Un rito sobrio e solenne allo stesso tempo. Così l’Italia ha salutato Giorgio Napolitano, il primo Presidente della Repubblica di tradizione comunista e dichiaratamente non cattolico, tanto da avere richiesto il “funerale” laico.
Giorgio Napolitano è stato un politico sempre estremamente rispettoso delle istituzioni, che ha servito con rigore ed eleganza, tanto da indurre i media britannici a soprannominarlo “King George”.
Non ho mai avuto occasione di incontrare personalmente il presidente Napolitano e non ho neppure titoli per tracciarne un ricordo che possa avere qualcosa di originale, mi avventuro comunque in qualche considerazione sul suo stile umano e, in un certo senso, politico.
Napolitano è sempre stato fermamente convinto delle sue idee, uomo di parte come si conviene ai politici che hanno attraversato la stagione delle ideologie forti del Novecento, ma capace di calare le sue convinzioni nella concretezza della storia per tracciare strade possibili di miglioramento della vita delle persone. Fu orgogliosamente esponente della cosiddetta corrente migliorista, che auspicava una più netta modernizzazione del PCI in chiave riformista e di dialogo con il PSI.

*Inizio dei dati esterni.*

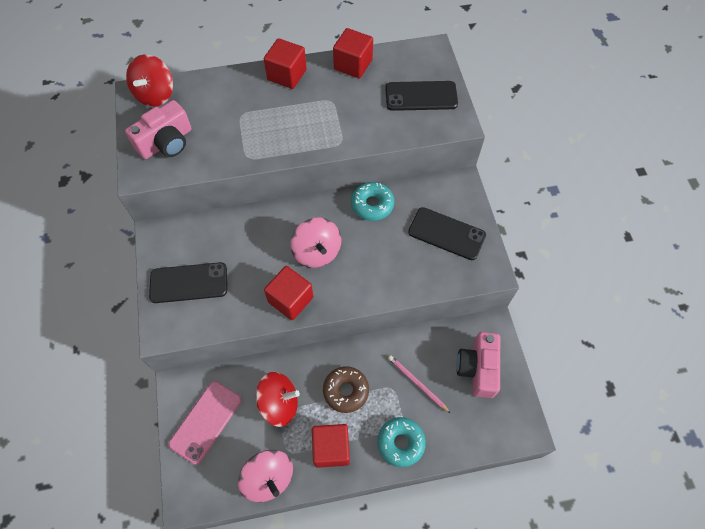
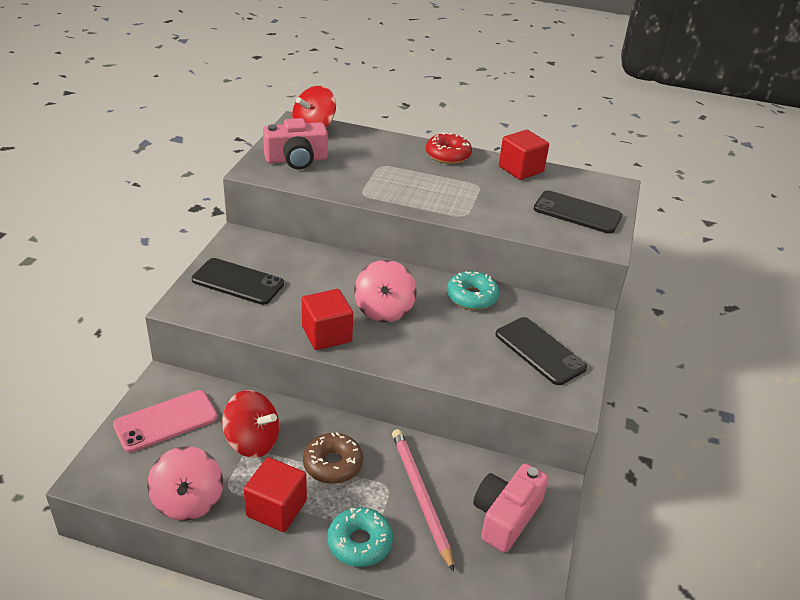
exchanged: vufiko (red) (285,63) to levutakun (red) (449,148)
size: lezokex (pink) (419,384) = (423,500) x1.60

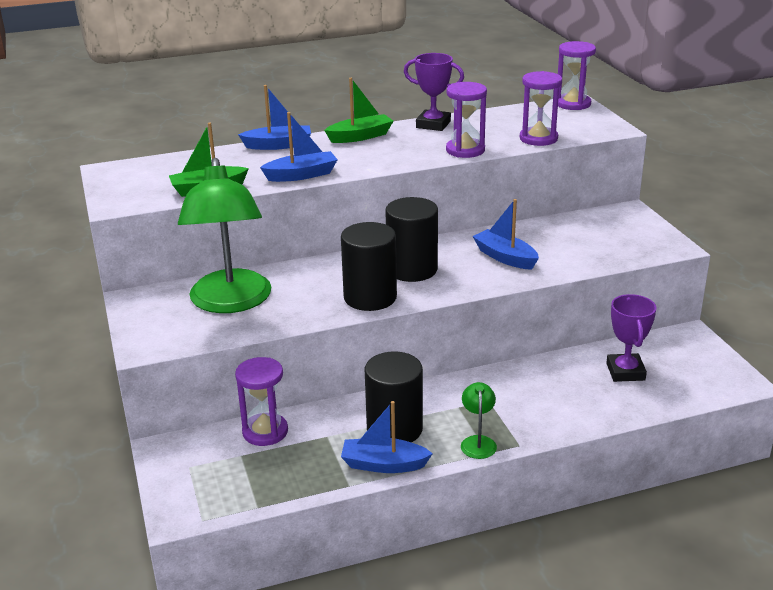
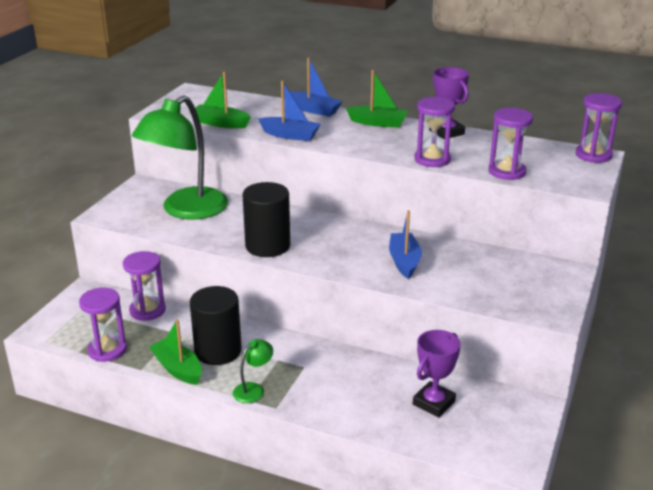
missing: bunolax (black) (411,239)
appeared: pilugofin (purple) (103,325)
colour: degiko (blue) (387,437) to degiko (green) (175,352)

Ma non è tanto questo che mi ha colpito di Giorgio Napolitano nell’eterno dilemma tra massimalisti e riformisti che ha segnato e segna la storia della sinistra.
Di Napolitano mi ha sempre impressionato la straordinaria capacità di costruire relazioni di forte umanità con persone molto diverse da lui e in contesti apparentemente lontanissimi dalla sua cultura di origine. Basti pensare all’apprezzamento ricevuto negli Stati Uniti o allo straordinario rapporto con i due papi che hanno accompagnato la sua presidenza, Benedetto XVI e Francesco, che non a caso ha scelto di far visita alla camera ardente, seminando scompiglio anche tra i cattolici italiani.
Mi pare che questo tratto di Napolitano ci ricordi come il fatto di mantenere rapporti cordiali e finanche amichevoli con chi è diverso da noi non sia un rischio per la nostra coerenza e immagine politica, ma sia piuttosto il segreto per poter operare autenticamente a servizio del bene comune.